OK. That, above, is basically a word and number salad across businesses, geos and end-industries. What does it mean? I get a couple of takeaways: First, Hexagon’s diversification across industries and product offerings within those industries insulates it somewhat from localized dips in demand or lagging execution but, even so, can’t hide underperformance in big parts of the business, like PP&M. The fact that AVEVA, in the midst of the massive distraction that is its merger with Schneider Electric Software, reported in April that “Trading for the heritage AVEVA Group was strong during the year ended 31 March 2018. A sharp focus on sales execution, combined with a stabilisation of conditions in our Oil & Gas and Marine end markets, drove an acceleration of revenue growth in the second half, such that full year revenue grew at a comfortable double digit rate on a currency neutral basis, up from 5.9% in the first half.” It’s not real numbers, but it is hard to see that as anything other than stronger than 1% growth in the March-ending quarter.
But Mr. Rollen said that PP&M is also working to grow more independent of oil and gas. He said “We believe that oil and gas is near the bottom, which would be good. We have also worked hard during the downturn to penetrate new segments of the market and we expect good wins from these segments”. You may recall that PP&M announced its entry into the BIM world (construction, not design) a couple of years ago — I’ll be at HxGN Live next month to learn more about that and other segment offerings.

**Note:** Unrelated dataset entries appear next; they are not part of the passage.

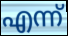
എന്ന്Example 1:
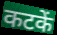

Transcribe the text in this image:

कटकें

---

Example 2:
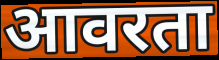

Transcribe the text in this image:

आवरता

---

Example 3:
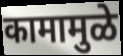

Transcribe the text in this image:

कामामुळे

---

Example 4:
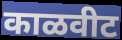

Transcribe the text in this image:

काळवीट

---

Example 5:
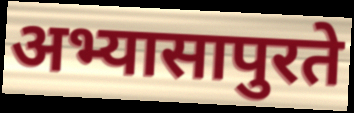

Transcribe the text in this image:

अभ्यासापुरते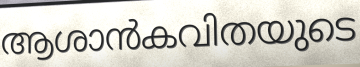
ആശാൻകവിതയുടെ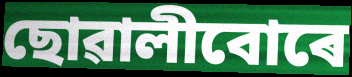
ছোৱালীবোৰে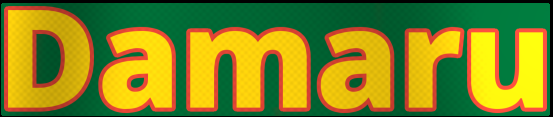
DamaruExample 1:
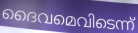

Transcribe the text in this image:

ദൈവമെവിടെന്ന്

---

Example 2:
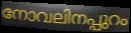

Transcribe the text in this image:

നോവലിനപ്പുറം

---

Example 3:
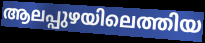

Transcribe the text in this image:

ആലപ്പുഴയിലെത്തിയ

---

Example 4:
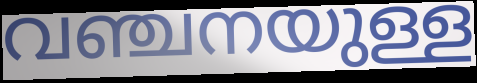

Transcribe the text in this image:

വഞ്ചനയുള്ള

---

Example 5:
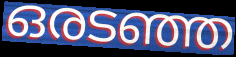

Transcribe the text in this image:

ഒരടഞ്ഞ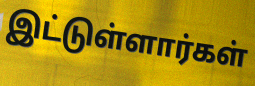
இட்டுள்ளார்கள்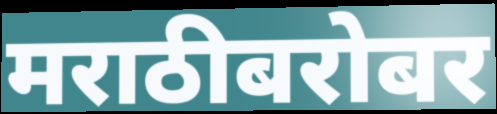
मराठीबरोबरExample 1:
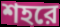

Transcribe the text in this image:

শহরে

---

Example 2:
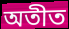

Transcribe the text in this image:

অতীত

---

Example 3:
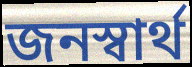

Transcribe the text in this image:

জনস্বার্থ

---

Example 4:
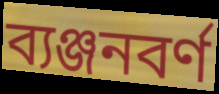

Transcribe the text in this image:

ব্যঞ্জনবর্ণ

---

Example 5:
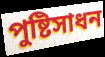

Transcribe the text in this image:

পুষ্টিসাধনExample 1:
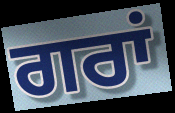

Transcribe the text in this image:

ਗਰਾਂ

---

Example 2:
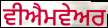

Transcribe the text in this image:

ਵੀਐਮਵੇਅਰ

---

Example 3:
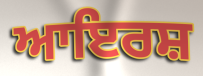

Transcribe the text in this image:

ਆਇਰਸ਼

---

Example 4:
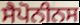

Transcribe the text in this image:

ਸੈਪੋਨੀਨਸ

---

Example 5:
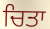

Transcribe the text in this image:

ਚਿਤਾ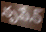
నృపేన్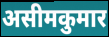
असीमकुमार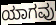
ಯಾಗವುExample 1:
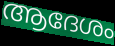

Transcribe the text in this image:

ആദേശം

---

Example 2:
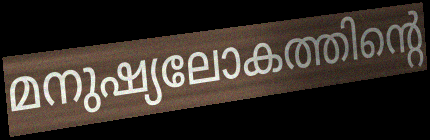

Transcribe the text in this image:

മനുഷ്യലോകത്തിന്റെ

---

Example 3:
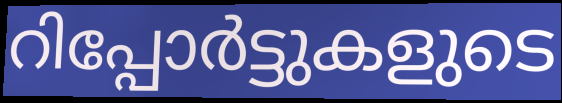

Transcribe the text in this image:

റിപ്പോർട്ടുകളുടെ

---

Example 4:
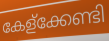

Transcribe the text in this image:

കേള്ക്കേണ്ടി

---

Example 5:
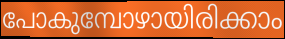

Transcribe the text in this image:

പോകുമ്പോഴായിരിക്കാം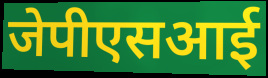
जेपीएसआईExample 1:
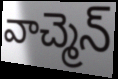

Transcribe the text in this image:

వాచ్మెన్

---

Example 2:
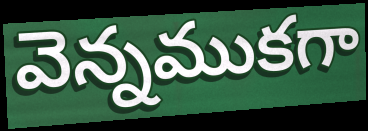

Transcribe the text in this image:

వెన్నముకగా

Second, Hexagon has bought growth in the past, and that may be tough to do right now. Mr. Rollen told investors that Hexagon “had to back out of 4-5 deals in the last 6 months purely due to valuations, which are out of control. There are still some good assets out there at reasonable valuations and the key is finding deals that give you good synergies.” To move the needle, it would have to acquire something big, and for it to have the right margins, it would need to be software. There are many options, but it’s hard to identify one with the right mix of fit, price, and margins.
Finally, the elephant in the room: Hexagon’s largest shareholder reportedly is interested in selling some or all of its stake. That might make Hexagon a takeover target. It’s got so many solid product assets, that parts of the company could fit into many industrial and strategic buyers’ portfolios — but it’s hard to identify one who could take it all. It’s taken time, but one of Hexagon’s strengths is combining parts of an acquisition’s portfolio and with others’ –Smart City, AgrOn agriculture and security portfolios come immediately to mind. Splitting this up could be challenging and would be a disservice to end-users.
More on all of this after HxGN Live next month.